In Fragen der Politik, Wirtschaft, Erziehung und Kultur, ja sogar in puncto der konstanten Expansion des Sozialstaats findet sich bei Klenner eine Unzahl sehr maßvoller Statements, die sogar von den schärfsten Kritikern des Sozialismus durchaus unterschrieben werden könnten. Wer aber dann erwartet, daiß Klenner die Konsequenzen daraus in seinem Maßnahmenkatalog zieht, der wird enttäuscht.

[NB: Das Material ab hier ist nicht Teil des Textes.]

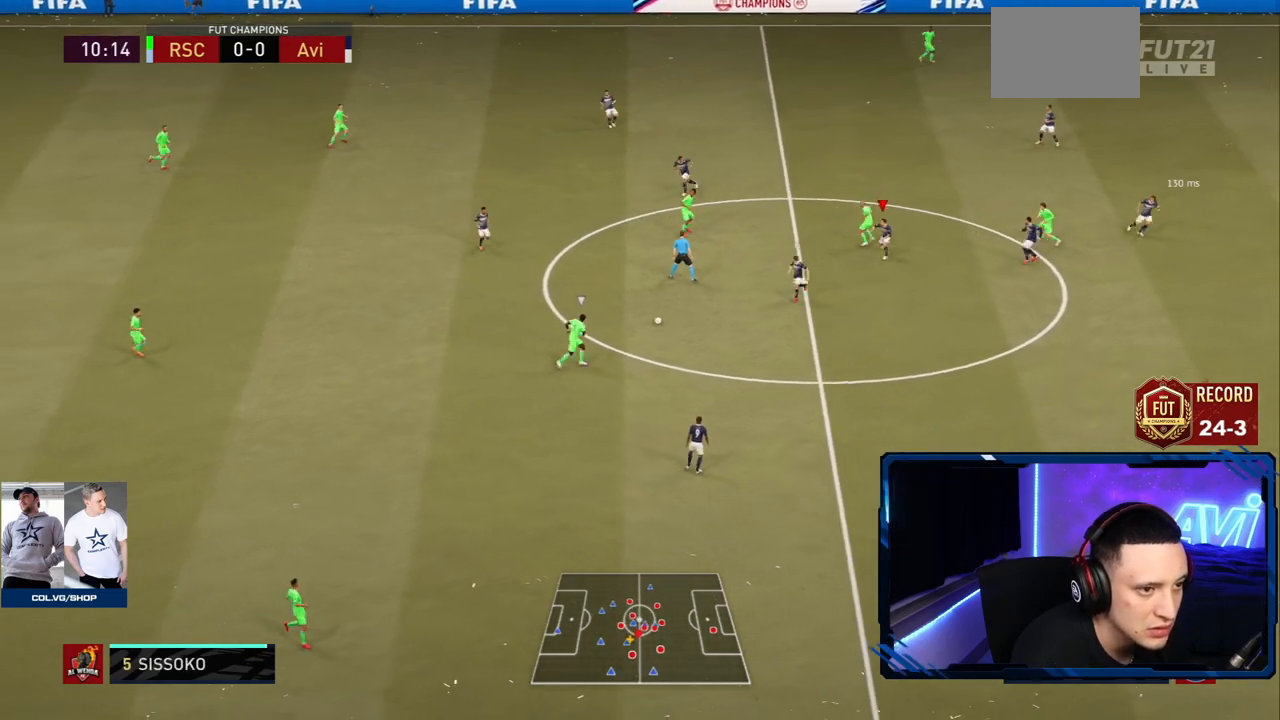
{"buttons": ["R2"], "left_stick": "down", "right_stick": "center", "events": [[84, "right_stick", "down"], [200, "right_stick", "center"], [467, "L2", "up"]]}
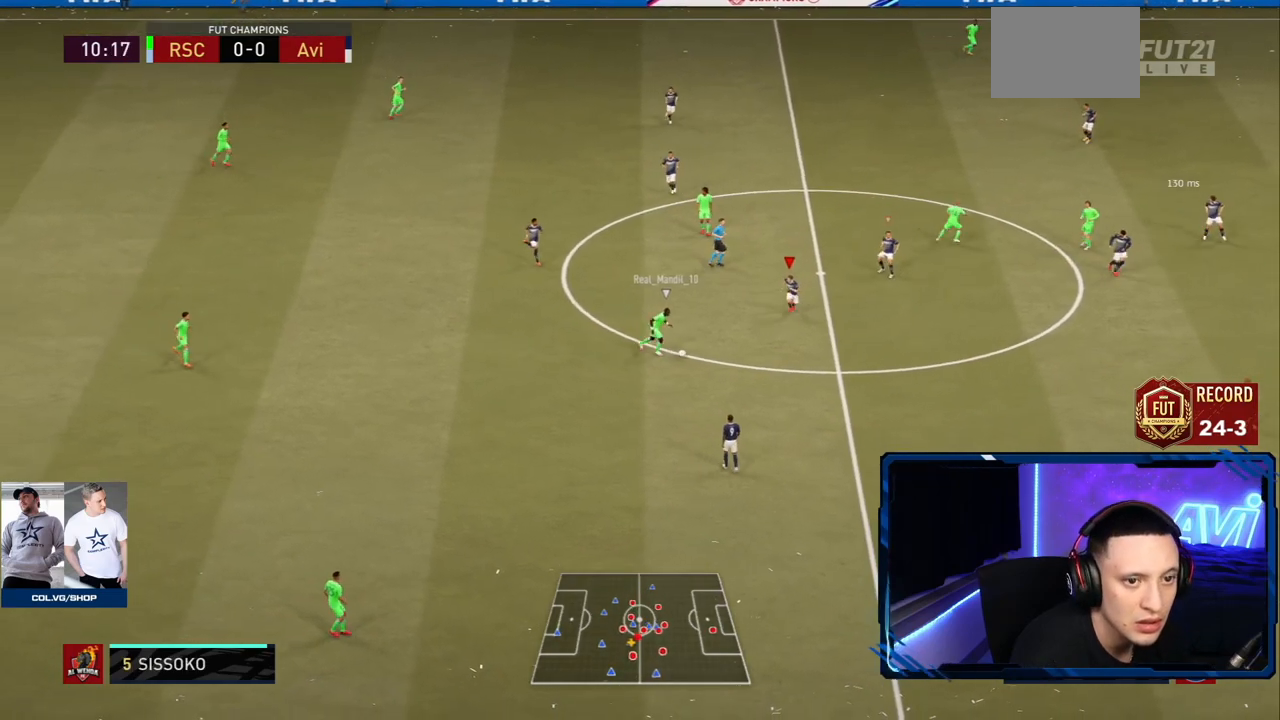
{"buttons": ["R2"], "left_stick": "down", "right_stick": "center", "events": []}
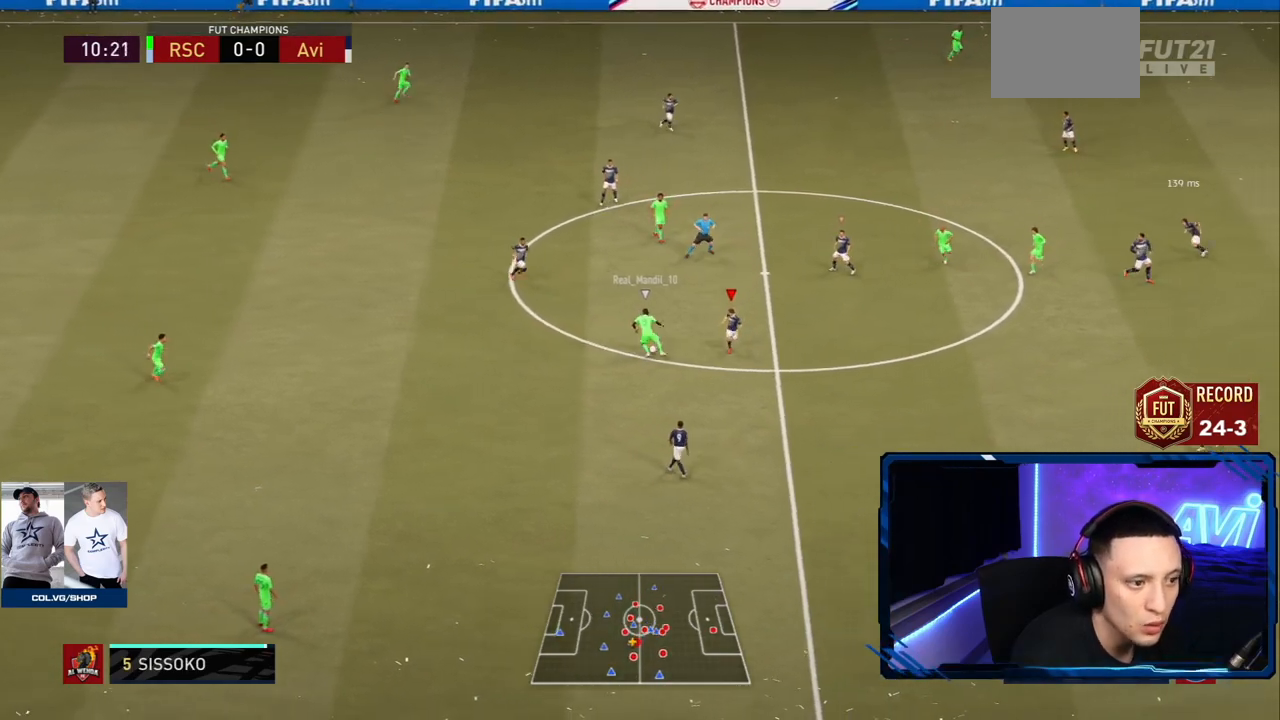
{"buttons": ["R2"], "left_stick": "down", "right_stick": "center", "events": []}
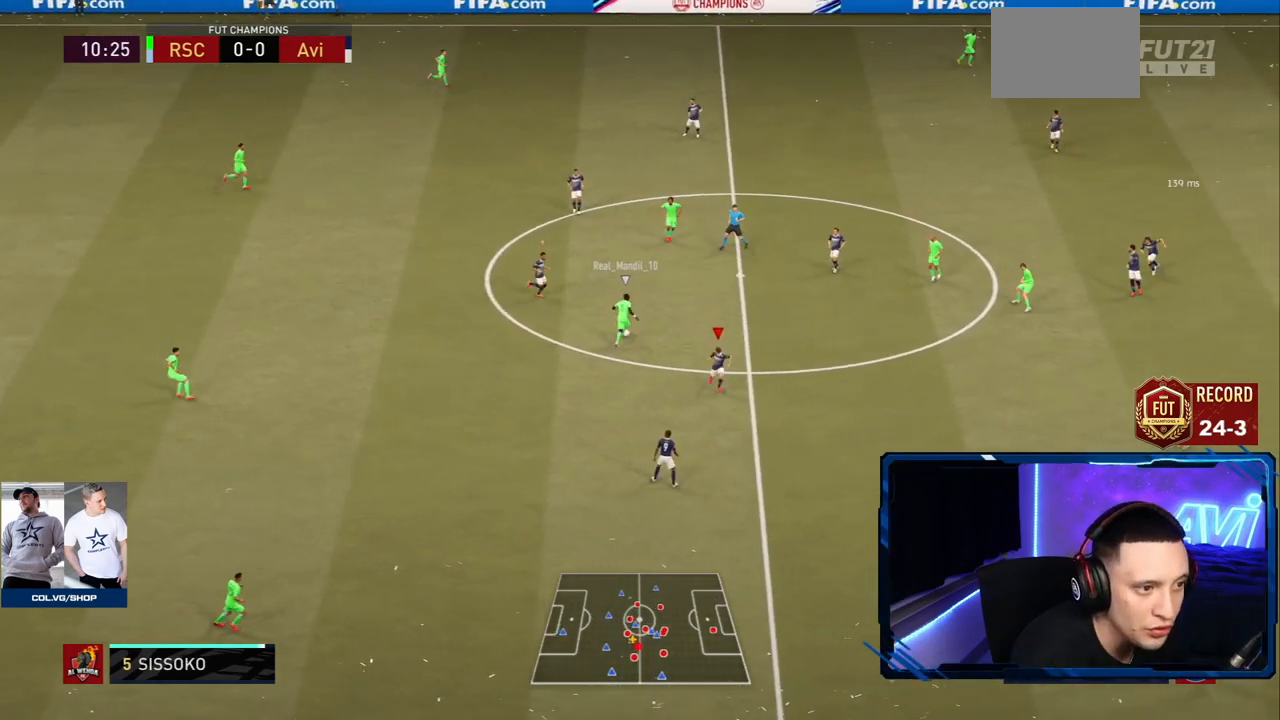
{"buttons": ["L2", "R1", "R2"], "left_stick": "up", "right_stick": "center", "events": [[133, "L2", "down"], [166, "right_stick", "up-right"], [200, "left_stick", "right"], [283, "left_stick", "up-right"], [283, "right_stick", "center"], [383, "left_stick", "up"], [500, "R1", "down"]]}
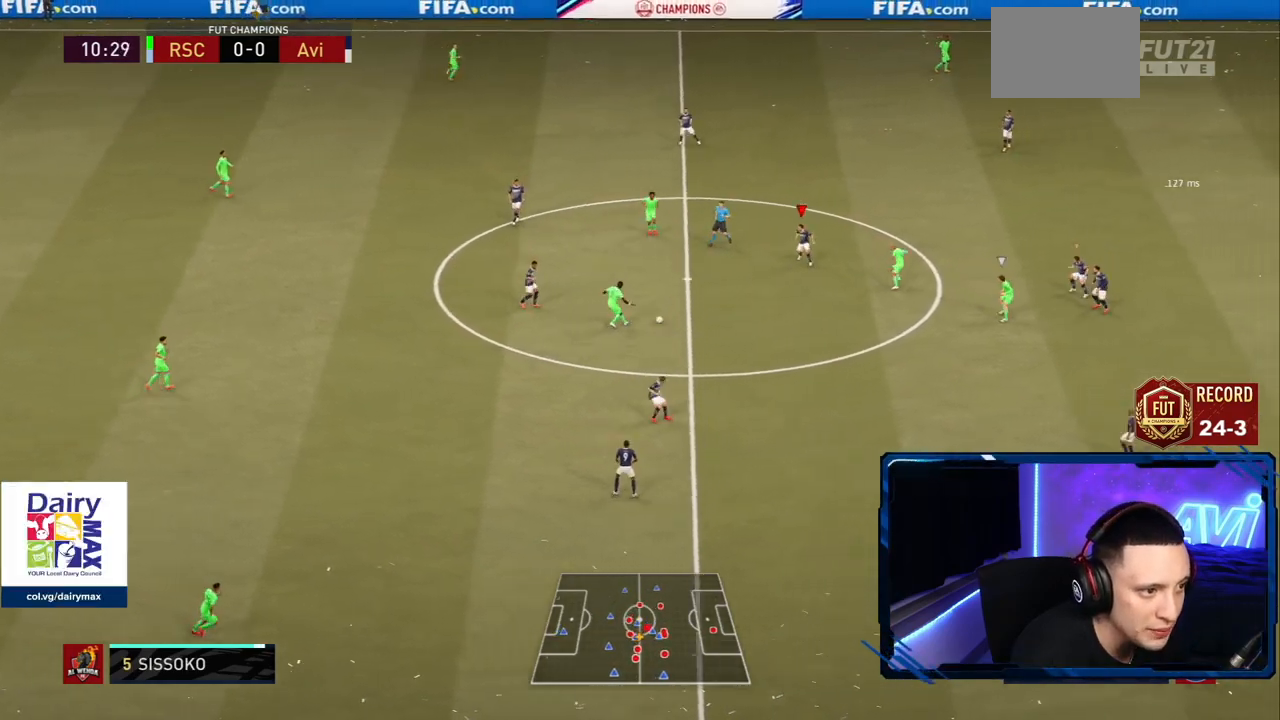
{"buttons": ["L2", "R2"], "left_stick": "down-left", "right_stick": "center", "events": [[84, "R1", "up"], [84, "left_stick", "up-left"], [234, "left_stick", "left"], [284, "R1", "down"], [434, "left_stick", "down-left"], [484, "R1", "up"]]}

Sicherlich, auch in seiner neuesten Schrift distanziert sich Klenner von radikalen Prozeduren, kanzelt die Scharfmacher der eigenen Partei gehörig ab, aber er gibt die marxistischen Zielsetzungen letzten Endes keineswegs preis, er möchte sie nur mit subtileren, weniger provokatorischen Mathoden erreichen. Er weiß sich in dieser Beziehung in Übereinstimmung mit Kreisky, der in einer Diskussion mit Günther Kenning erklärt hat:

„Denn es gibt eine erschütternde Erfahrung, wenn man sehr progressive Reformen anpeilt, und man stellt sie zur Diskussion - auch nach ganz guter Vorbereitung: Dann ist es halt leider so, daß das Bewußtsein der Menschen so deformiert ist, daß man nur mit großer Mühe Mehrheiten bekommt”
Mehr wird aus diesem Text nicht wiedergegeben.